▶ DATA FOR THE TASK:
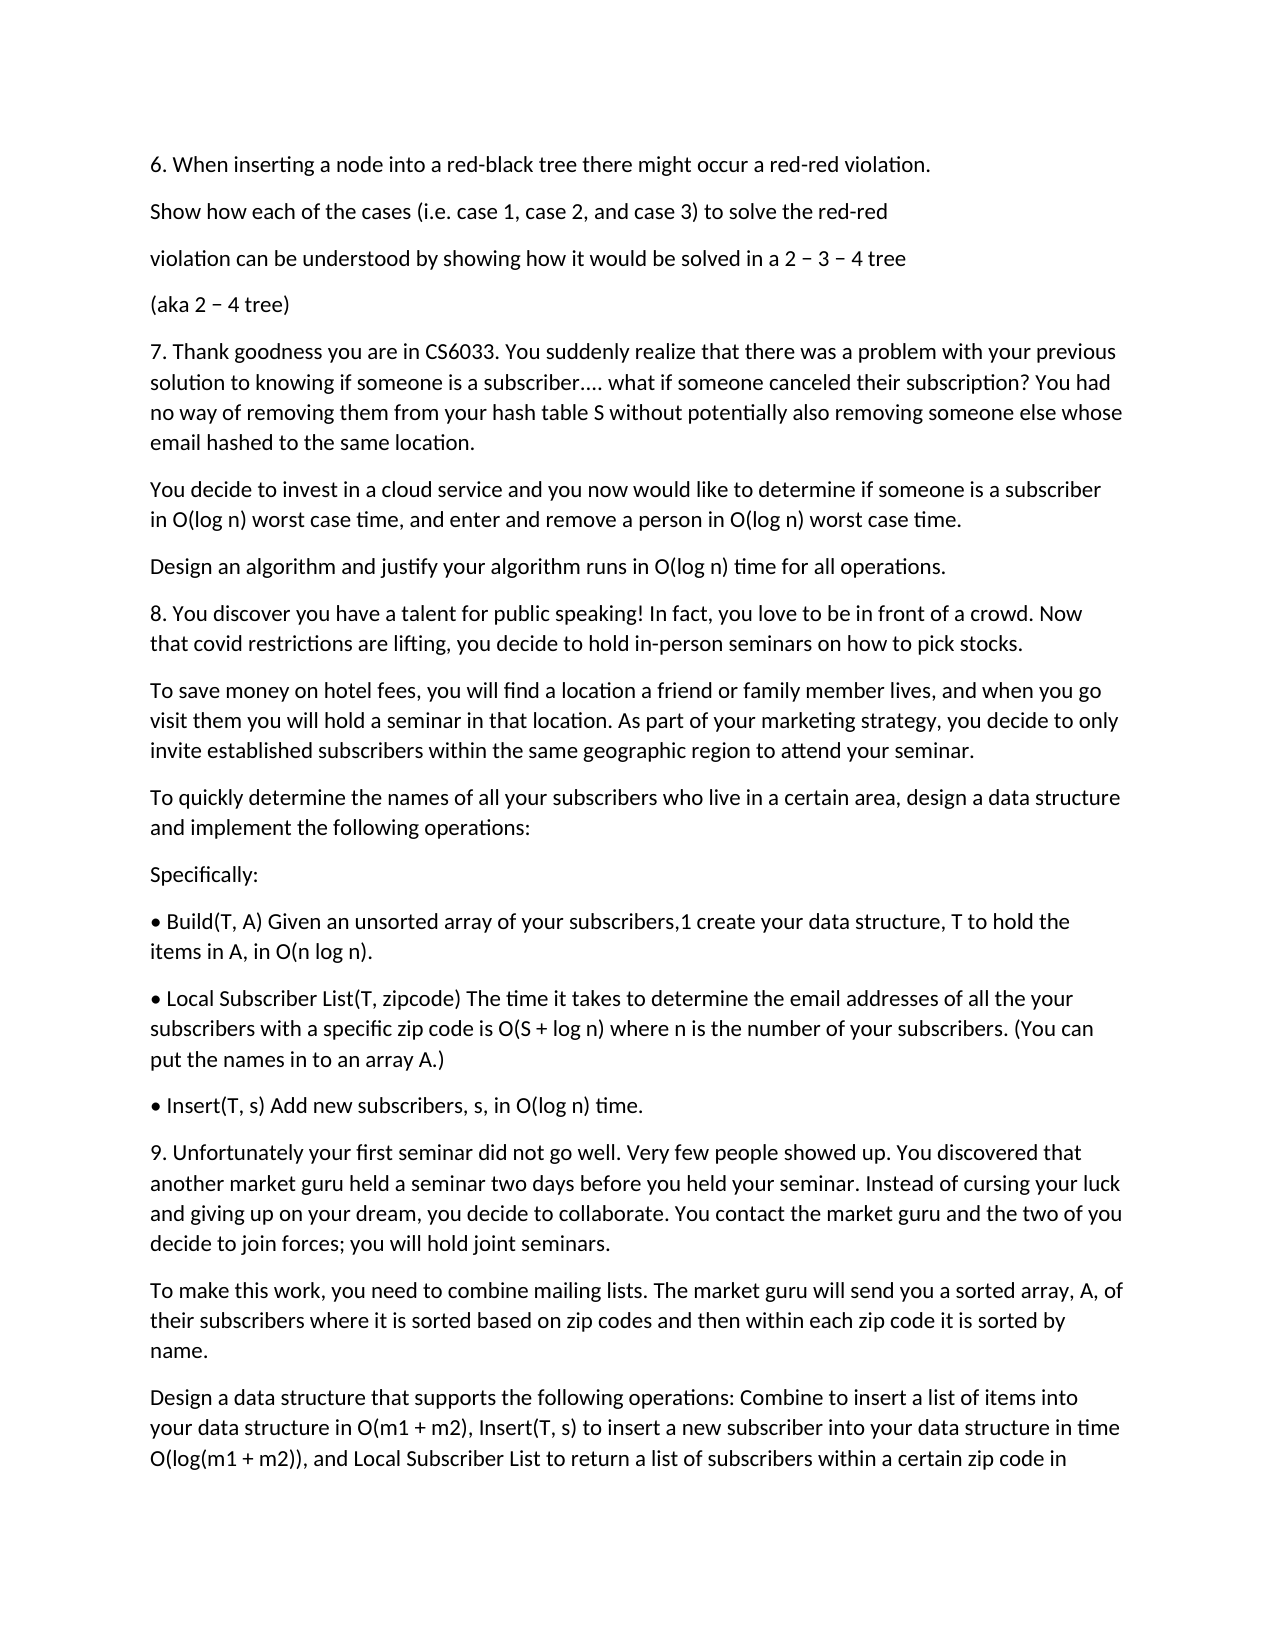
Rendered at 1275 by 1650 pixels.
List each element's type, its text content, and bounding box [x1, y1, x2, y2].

text Show how each of the cases (i.e. case 1, case 2, and case 3) to solve the red-red [150, 197, 1125, 225]
text Design a data structure that supports the following operations: Combine to insert a list of items into your data structure in O(m1 + m2), Insert(T, s) to insert a new subscriber into your data structure in time O(log(m1 + m2)), and Local Subscriber List to return a list of subscribers within a certain zip code in [150, 1383, 1125, 1472]
text 6. When inserting a node into a red-black tree there might occur a red-red violation. [150, 150, 1125, 178]
text • Local Subscriber List(T, zipcode) The time it takes to determine the email addresses of all the your subscribers with a specific zip code is O(S + log n) where n is the number of your subscribers. (You can put the names in to an array A.) [150, 984, 1125, 1073]
text To make this work, you need to combine mailing lists. The market guru will send you a sorted array, A, of their subscribers where it is sorted based on zip codes and then within each zip code it is sorted by name. [150, 1276, 1125, 1364]
text 7. Thank goodness you are in CS6033. You suddenly realize that there was a problem with your previous solution to knowing if someone is a subscriber.... what if someone canceled their subscription? You had no way of removing them from your hash table S without potentially also removing someone else whose email hashed to the same location. [150, 337, 1125, 456]
text 9. Unfortunately your first seminar did not go well. Very few people showed up. You discovered that another market guru held a seminar two days before you held your seminar. Instead of cursing your luck and giving up on your dream, you decide to collaborate. You contact the market guru and the two of you decide to join forces; you will hold joint seminars. [150, 1138, 1125, 1257]
text To save money on hotel fees, you will find a location a friend or family member lives, and when you go visit them you will hold a seminar in that location. As part of your marketing strategy, you decide to only invite established subscribers within the same geographic region to attend your seminar. [150, 676, 1125, 764]
text Design an algorithm and justify your algorithm runs in O(log n) time for all operations. [150, 552, 1125, 580]
text • Insert(T, s) Add new subscribers, s, in O(log n) time. [150, 1092, 1125, 1120]
text violation can be understood by showing how it would be solved in a 2 − 3 − 4 tree [150, 244, 1125, 272]
text 8. You discover you have a talent for public speaking! In fact, you love to be in front of a crowd. Now that covid restrictions are lifting, you decide to hold in-person seminars on how to pick stocks. [150, 599, 1125, 657]
text • Build(T, A) Given an unsorted array of your subscribers,1 create your data structure, T to hold the items in A, in O(n log n). [150, 907, 1125, 966]
text You decide to invest in a cloud service and you now would like to determine if someone is a subscriber in O(log n) worst case time, and enter and remove a person in O(log n) worst case time. [150, 475, 1125, 533]
text (aka 2 − 4 tree) [150, 291, 1125, 319]
text To quickly determine the names of all your subscribers who live in a certain area, design a data structure and implement the following operations: [150, 783, 1125, 842]
text Specifically: [150, 860, 1125, 888]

▶ EXERCISE: Each record should be quoted exactly, with the images omitted.

▶ SOLVED PROBLEM:
Rendered at 1275 by 1650 pixels.
List each element's type, its text content, and bounding box [x1, y1, x2, y2].

text Show how each of the cases (i.e. case 1, case 2, and case 3) to solve the red-red [150, 197, 1125, 225]
text Design a data structure that supports the following operations: Combine to insert a list of items into your data structure in O(m1 + m2), Insert(T, s) to insert a new subscriber into your data structure in time O(log(m1 + m2)), and Local Subscriber List to return a list of subscribers within a certain zip code in [150, 1383, 1125, 1472]
text 6. When inserting a node into a red-black tree there might occur a red-red violation. [150, 150, 1125, 178]
text • Local Subscriber List(T, zipcode) The time it takes to determine the email addresses of all the your subscribers with a specific zip code is O(S + log n) where n is the number of your subscribers. (You can put the names in to an array A.) [150, 984, 1125, 1073]
text To make this work, you need to combine mailing lists. The market guru will send you a sorted array, A, of their subscribers where it is sorted based on zip codes and then within each zip code it is sorted by name. [150, 1276, 1125, 1364]
text 7. Thank goodness you are in CS6033. You suddenly realize that there was a problem with your previous solution to knowing if someone is a subscriber.... what if someone canceled their subscription? You had no way of removing them from your hash table S without potentially also removing someone else whose email hashed to the same location. [150, 337, 1125, 456]
text 9. Unfortunately your first seminar did not go well. Very few people showed up. You discovered that another market guru held a seminar two days before you held your seminar. Instead of cursing your luck and giving up on your dream, you decide to collaborate. You contact the market guru and the two of you decide to join forces; you will hold joint seminars. [150, 1138, 1125, 1257]
text To save money on hotel fees, you will find a location a friend or family member lives, and when you go visit them you will hold a seminar in that location. As part of your marketing strategy, you decide to only invite established subscribers within the same geographic region to attend your seminar. [150, 676, 1125, 764]
text Design an algorithm and justify your algorithm runs in O(log n) time for all operations. [150, 552, 1125, 580]
text • Insert(T, s) Add new subscribers, s, in O(log n) time. [150, 1092, 1125, 1120]
text violation can be understood by showing how it would be solved in a 2 − 3 − 4 tree [150, 244, 1125, 272]
text 8. You discover you have a talent for public speaking! In fact, you love to be in front of a crowd. Now that covid restrictions are lifting, you decide to hold in-person seminars on how to pick stocks. [150, 599, 1125, 657]
text • Build(T, A) Given an unsorted array of your subscribers,1 create your data structure, T to hold the items in A, in O(n log n). [150, 907, 1125, 966]
text You decide to invest in a cloud service and you now would like to determine if someone is a subscriber in O(log n) worst case time, and enter and remove a person in O(log n) worst case time. [150, 475, 1125, 533]
text (aka 2 − 4 tree) [150, 291, 1125, 319]
text To quickly determine the names of all your subscribers who live in a certain area, design a data structure and implement the following operations: [150, 783, 1125, 842]
text Specifically: [150, 860, 1125, 888]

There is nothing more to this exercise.